In the past, some of them have been similar to those required for household goods carriers. Under the new regulations, brokers will be subject to the same consumer protection requirements as licensed interstate movers.
- Brokers must include their USDOT number in their advertisements and on their websites.
- They must provide the same consumer information brochures as required of interstate household goods carriers.
- They must make clear their policies on deposits, cancellations, and refunds.
- Must provide an increased $25,000 surety bond.
Brokers can now only provide estimates performed by authorized carriers with whom the broker has a current agreement, and then only based on the carrier’s tariff.

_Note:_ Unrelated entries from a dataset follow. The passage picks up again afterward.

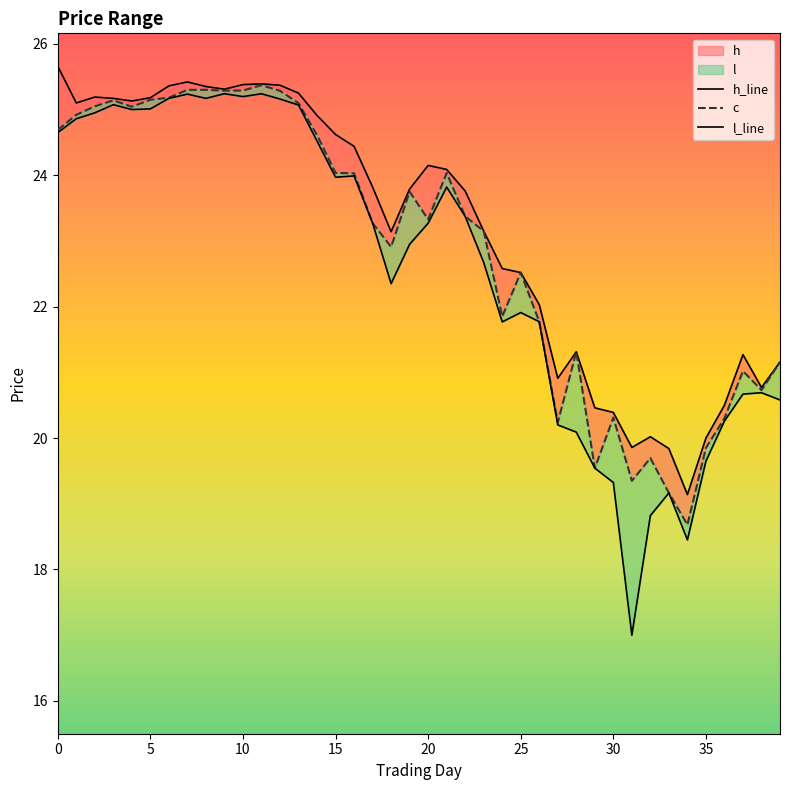

What is the difference between the maximum and minimum values in the l_line series?

8.2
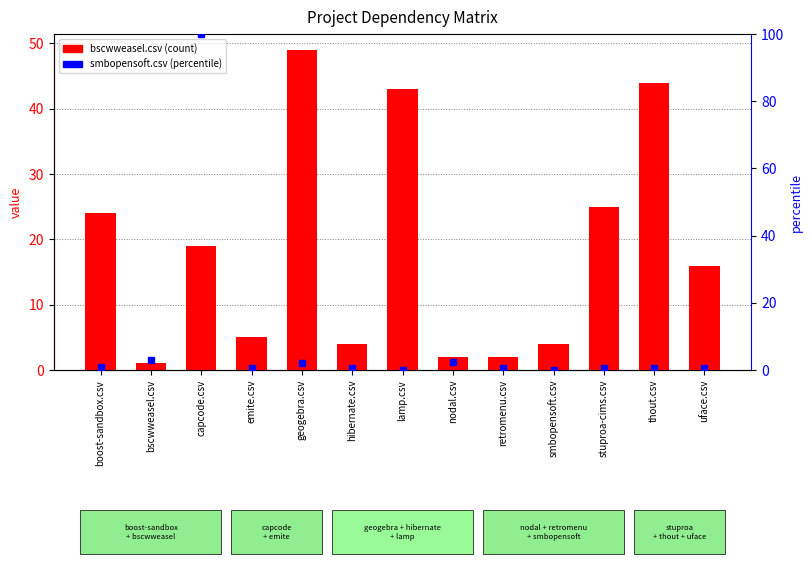

How many categories are shown in the chart?

13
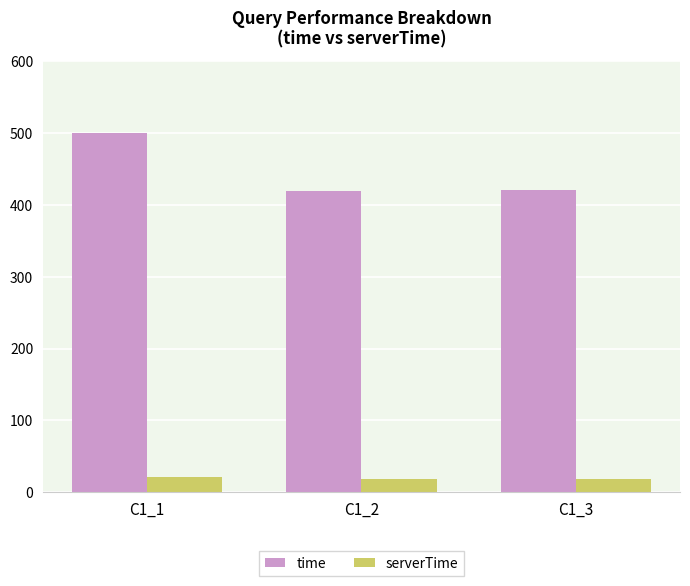

What is the value of the time bar at the 3rd from the left?

421.1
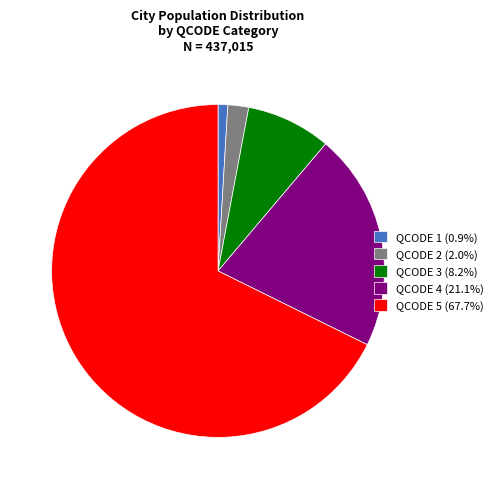

Combined, do QCODE 5 (67.7%) and QCODE 2 (2.0%) account for over 50%?

Yes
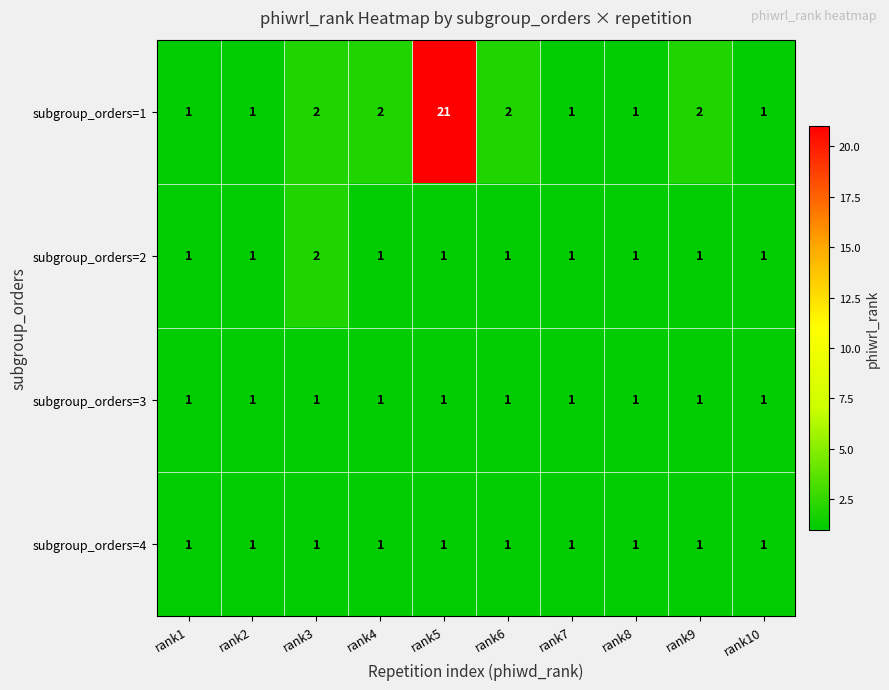

What is the total value across all series at rank5?

24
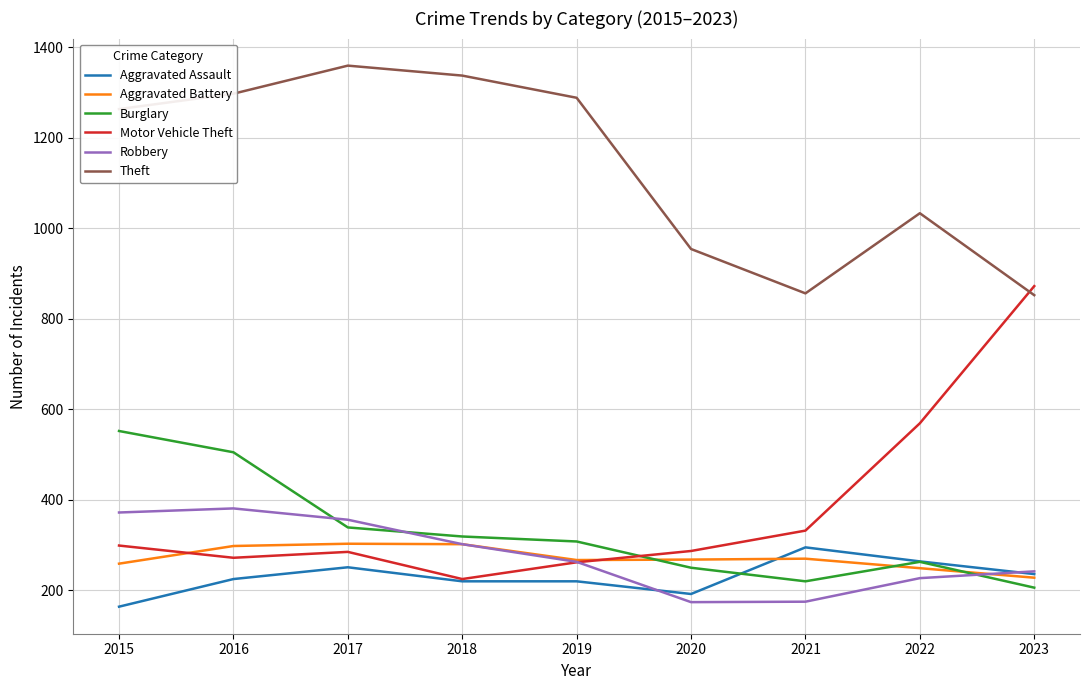

Between 2017 and 2021, which series saw the biggest shift?

Theft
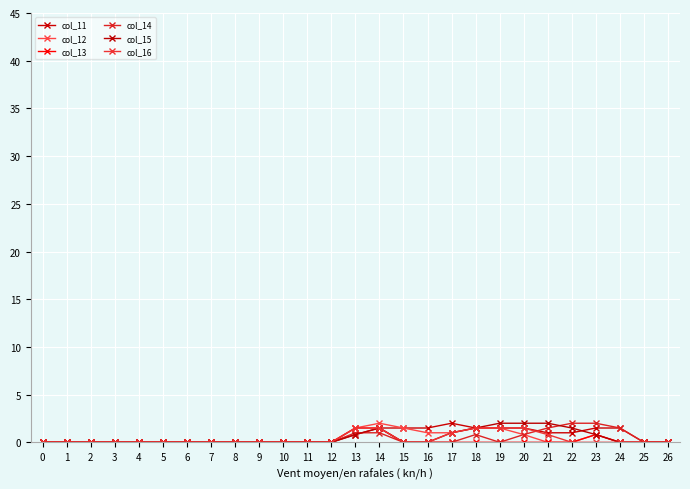

Count the number of data series in this chart.

6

Physical surveys are required for shipments located with 50 miles of the authorized carrier’s place of business. An electronic waiver of the physical survey is permitted only if agreed to by both the carrier and the shipper.
The New Broker Advertising Regulations
Broker advertisements and internet sites may now only include names and logos of FMCSA authorized carriers with whom the broker has a current agreement.
The American Moving and Storage Assoc (AMSA) also recommend that broker fees or charges should be separately identified on estimates, and clearly distinguishable from transportation charges.
These changes mean that consumers should have a much easier time figuring out if the company they are dealing with is a broker or an actual moving company.
Stay Informed About Your Move
When you book your move make sure to ask the company you are moving with if they are an actual moving company. Make sure that the company you booked uses its own crews and trucks to pick up your shipment.
When in doubt, stick to using a reputable local moving company instead of relying on a moving broker.